__Record set__.
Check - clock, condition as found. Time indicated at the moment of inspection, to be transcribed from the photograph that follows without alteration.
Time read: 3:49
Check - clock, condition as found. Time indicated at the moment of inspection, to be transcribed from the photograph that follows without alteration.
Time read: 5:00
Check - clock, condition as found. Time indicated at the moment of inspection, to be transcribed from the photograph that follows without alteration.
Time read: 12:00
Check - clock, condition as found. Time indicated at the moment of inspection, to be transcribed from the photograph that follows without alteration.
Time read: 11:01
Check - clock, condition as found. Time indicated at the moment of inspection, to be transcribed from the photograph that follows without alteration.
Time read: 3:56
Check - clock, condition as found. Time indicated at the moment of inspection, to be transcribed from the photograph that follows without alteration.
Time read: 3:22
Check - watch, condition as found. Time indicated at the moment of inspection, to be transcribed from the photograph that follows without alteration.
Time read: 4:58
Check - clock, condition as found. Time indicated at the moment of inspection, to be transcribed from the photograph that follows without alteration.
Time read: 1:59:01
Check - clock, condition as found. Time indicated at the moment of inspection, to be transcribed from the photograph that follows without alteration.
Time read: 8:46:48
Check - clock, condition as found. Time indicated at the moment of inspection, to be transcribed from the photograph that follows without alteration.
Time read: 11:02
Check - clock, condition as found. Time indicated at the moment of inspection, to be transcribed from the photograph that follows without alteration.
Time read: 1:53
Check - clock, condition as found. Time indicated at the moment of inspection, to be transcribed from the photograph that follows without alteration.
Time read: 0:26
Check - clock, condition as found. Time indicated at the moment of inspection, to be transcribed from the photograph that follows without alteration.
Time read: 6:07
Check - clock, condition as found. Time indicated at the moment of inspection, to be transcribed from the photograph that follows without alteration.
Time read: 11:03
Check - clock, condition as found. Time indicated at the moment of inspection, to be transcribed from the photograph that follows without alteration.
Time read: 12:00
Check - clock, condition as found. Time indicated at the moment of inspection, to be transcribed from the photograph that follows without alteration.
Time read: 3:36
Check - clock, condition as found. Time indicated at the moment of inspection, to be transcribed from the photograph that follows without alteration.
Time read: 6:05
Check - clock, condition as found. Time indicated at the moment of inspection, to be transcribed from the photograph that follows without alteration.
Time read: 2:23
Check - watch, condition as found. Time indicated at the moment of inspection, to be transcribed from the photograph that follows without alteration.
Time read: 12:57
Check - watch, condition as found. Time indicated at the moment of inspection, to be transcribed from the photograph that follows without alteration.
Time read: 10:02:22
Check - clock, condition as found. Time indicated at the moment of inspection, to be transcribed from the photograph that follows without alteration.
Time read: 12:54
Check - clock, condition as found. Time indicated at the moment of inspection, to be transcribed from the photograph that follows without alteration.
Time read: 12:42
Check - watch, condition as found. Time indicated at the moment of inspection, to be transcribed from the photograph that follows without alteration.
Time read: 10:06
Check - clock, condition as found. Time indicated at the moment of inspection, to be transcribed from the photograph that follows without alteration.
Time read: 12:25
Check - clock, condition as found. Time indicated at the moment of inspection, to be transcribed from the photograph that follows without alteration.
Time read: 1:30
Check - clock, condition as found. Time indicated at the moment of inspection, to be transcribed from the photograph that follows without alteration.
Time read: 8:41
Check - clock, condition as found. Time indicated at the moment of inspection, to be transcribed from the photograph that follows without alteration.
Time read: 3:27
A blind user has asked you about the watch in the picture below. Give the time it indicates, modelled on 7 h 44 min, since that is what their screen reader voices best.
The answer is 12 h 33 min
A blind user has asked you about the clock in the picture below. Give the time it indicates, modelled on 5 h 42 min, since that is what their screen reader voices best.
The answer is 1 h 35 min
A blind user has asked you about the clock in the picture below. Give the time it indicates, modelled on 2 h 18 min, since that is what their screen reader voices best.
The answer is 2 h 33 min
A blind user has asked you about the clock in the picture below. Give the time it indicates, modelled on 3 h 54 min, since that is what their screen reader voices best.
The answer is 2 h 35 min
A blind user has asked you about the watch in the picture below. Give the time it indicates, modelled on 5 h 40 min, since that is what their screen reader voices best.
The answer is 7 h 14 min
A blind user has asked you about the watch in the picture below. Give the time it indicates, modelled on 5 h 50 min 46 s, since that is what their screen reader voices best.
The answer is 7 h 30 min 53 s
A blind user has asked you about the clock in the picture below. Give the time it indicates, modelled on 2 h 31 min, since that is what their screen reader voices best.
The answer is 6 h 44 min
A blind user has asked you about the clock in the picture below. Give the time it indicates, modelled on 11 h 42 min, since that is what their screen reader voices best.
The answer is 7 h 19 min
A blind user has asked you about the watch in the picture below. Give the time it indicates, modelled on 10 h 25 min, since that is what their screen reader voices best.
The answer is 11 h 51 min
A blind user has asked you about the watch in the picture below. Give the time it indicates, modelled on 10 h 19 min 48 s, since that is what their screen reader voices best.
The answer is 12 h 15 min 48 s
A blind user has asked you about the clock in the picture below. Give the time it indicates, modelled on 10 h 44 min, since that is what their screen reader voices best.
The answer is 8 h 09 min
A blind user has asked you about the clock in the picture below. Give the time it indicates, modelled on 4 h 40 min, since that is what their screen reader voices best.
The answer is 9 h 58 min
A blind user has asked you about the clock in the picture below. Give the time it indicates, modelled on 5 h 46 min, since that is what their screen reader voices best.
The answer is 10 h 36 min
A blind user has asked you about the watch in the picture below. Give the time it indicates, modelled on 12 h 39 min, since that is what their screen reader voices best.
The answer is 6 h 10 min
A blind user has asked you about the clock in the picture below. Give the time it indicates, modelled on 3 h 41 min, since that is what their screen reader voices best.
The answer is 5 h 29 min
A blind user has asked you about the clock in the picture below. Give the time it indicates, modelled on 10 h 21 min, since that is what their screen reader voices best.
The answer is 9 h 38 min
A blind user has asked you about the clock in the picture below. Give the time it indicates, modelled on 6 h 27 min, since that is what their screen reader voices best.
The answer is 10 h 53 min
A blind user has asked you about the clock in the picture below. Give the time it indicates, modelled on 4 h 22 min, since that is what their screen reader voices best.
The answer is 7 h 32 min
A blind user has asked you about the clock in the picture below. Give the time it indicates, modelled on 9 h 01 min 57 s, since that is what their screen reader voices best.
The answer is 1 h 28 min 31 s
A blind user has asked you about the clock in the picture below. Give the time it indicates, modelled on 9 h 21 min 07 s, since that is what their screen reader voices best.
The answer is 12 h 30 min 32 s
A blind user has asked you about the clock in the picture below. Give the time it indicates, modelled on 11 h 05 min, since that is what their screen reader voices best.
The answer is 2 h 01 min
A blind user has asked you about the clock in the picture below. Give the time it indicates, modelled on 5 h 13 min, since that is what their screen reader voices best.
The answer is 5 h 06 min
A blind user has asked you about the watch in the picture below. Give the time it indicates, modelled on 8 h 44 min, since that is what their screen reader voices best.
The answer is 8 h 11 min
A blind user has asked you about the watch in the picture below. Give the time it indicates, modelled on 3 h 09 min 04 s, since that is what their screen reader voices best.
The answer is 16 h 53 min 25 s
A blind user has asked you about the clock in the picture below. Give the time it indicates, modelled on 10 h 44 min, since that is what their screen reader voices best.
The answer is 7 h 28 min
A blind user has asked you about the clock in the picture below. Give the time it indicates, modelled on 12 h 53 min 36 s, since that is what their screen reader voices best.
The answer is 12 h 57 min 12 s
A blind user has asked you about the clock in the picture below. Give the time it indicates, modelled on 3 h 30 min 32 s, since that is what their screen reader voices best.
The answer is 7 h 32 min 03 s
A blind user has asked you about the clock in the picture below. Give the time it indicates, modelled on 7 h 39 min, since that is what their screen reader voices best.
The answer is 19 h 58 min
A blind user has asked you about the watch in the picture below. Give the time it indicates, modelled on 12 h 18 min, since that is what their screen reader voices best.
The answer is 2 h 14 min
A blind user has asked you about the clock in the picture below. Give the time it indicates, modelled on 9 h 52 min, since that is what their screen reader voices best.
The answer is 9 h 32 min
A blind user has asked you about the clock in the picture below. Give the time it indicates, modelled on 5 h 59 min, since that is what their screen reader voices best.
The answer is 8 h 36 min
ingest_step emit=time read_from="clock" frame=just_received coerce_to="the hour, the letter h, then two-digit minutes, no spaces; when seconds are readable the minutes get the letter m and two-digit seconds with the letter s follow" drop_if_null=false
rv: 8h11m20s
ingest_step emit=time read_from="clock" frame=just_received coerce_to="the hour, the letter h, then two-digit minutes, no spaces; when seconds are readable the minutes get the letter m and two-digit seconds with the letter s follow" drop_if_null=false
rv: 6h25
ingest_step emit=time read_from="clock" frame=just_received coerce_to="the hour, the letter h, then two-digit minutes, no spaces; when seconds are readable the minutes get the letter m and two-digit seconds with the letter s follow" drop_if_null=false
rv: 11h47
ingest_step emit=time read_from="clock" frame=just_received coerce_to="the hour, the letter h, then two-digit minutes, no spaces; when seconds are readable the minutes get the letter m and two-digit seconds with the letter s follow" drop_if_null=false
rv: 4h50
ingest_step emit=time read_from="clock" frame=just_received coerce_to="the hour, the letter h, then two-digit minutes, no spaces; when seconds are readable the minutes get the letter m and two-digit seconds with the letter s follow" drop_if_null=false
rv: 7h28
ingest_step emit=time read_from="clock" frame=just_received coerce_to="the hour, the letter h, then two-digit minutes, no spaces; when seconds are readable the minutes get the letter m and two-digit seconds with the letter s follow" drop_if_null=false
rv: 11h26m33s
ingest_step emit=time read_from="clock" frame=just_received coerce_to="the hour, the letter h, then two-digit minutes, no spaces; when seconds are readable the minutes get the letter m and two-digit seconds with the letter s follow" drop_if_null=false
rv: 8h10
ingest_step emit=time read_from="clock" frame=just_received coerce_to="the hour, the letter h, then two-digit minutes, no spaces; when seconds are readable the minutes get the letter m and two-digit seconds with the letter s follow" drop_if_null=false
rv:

__Your goal__. Rewrite the lines from the one with "57 s, since" up to and including the one with "The answer is 1 h 28 min 31 s", replacing "screen reader" with "speech software" and keeping everything else the same.

__Task answer__.
A blind user has asked you about the clock in the picture below. Give the time it indicates, modelled on 9 h 01 min 57 s, since that is what their speech software voices best.
The answer is 1 h 28 min 31 s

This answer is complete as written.